Dataset entries:
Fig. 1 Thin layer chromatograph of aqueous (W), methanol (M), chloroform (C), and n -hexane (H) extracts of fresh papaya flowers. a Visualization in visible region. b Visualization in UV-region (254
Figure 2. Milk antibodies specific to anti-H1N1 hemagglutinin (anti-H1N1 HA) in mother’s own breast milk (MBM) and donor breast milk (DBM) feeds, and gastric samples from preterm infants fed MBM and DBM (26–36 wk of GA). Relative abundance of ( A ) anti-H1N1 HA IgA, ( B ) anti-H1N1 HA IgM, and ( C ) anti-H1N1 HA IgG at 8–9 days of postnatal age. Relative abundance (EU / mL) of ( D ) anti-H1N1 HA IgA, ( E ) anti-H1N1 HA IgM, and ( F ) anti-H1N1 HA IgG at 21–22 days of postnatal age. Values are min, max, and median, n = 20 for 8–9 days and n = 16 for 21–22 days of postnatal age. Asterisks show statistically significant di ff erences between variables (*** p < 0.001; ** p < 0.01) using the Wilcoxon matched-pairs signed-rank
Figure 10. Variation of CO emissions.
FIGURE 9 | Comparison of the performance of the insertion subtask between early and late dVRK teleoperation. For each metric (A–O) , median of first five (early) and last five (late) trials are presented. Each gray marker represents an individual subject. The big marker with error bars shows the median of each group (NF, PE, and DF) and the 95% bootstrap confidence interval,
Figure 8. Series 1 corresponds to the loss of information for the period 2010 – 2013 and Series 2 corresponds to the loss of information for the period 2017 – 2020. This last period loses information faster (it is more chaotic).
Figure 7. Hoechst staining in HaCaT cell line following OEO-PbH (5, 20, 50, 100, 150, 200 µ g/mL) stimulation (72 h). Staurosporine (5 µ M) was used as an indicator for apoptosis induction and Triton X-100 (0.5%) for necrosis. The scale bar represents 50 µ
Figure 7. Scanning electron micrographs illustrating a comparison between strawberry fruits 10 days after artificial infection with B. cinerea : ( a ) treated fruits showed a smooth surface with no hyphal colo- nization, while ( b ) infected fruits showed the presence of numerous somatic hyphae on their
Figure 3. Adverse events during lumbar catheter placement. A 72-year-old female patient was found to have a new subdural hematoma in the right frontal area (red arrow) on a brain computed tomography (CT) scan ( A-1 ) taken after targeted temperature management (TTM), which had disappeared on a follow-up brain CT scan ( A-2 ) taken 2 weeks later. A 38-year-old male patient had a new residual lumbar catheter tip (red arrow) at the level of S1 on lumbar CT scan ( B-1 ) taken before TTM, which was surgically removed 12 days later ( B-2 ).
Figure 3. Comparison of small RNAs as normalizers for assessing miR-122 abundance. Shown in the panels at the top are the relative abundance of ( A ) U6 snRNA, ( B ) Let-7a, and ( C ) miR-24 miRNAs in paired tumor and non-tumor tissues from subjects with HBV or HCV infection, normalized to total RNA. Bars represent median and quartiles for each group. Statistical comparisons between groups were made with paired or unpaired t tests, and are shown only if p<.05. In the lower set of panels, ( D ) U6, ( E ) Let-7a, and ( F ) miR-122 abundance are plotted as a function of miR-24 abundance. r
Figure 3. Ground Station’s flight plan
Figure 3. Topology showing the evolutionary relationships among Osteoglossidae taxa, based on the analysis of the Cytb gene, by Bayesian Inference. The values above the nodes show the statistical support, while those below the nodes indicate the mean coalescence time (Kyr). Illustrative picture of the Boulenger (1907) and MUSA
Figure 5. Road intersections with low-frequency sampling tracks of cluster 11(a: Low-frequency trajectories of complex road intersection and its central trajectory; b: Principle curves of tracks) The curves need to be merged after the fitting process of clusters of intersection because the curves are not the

## GOAL OF THE EXERCISE
Look above for the line with "FIGURE 9 | Comparison" and the line with "Figure 7. Scanning", and reproduce exactly those two lines plus every line between, nothing more.

## SOLUTION
FIGURE 9 | Comparison of the performance of the insertion subtask between early and late dVRK teleoperation. For each metric (A–O) , median of first five (early) and last five (late) trials are presented. Each gray marker represents an individual subject. The big marker with error bars shows the median of each group (NF, PE, and DF) and the 95% bootstrap confidence interval,
Figure 8. Series 1 corresponds to the loss of information for the period 2010 – 2013 and Series 2 corresponds to the loss of information for the period 2017 – 2020. This last period loses information faster (it is more chaotic).
Figure 7. Hoechst staining in HaCaT cell line following OEO-PbH (5, 20, 50, 100, 150, 200 µ g/mL) stimulation (72 h). Staurosporine (5 µ M) was used as an indicator for apoptosis induction and Triton X-100 (0.5%) for necrosis. The scale bar represents 50 µ
Figure 7. Scanning electron micrographs illustrating a comparison between strawberry fruits 10 days after artificial infection with B. cinerea : ( a ) treated fruits showed a smooth surface with no hyphal colo- nization, while ( b ) infected fruits showed the presence of numerous somatic hyphae on their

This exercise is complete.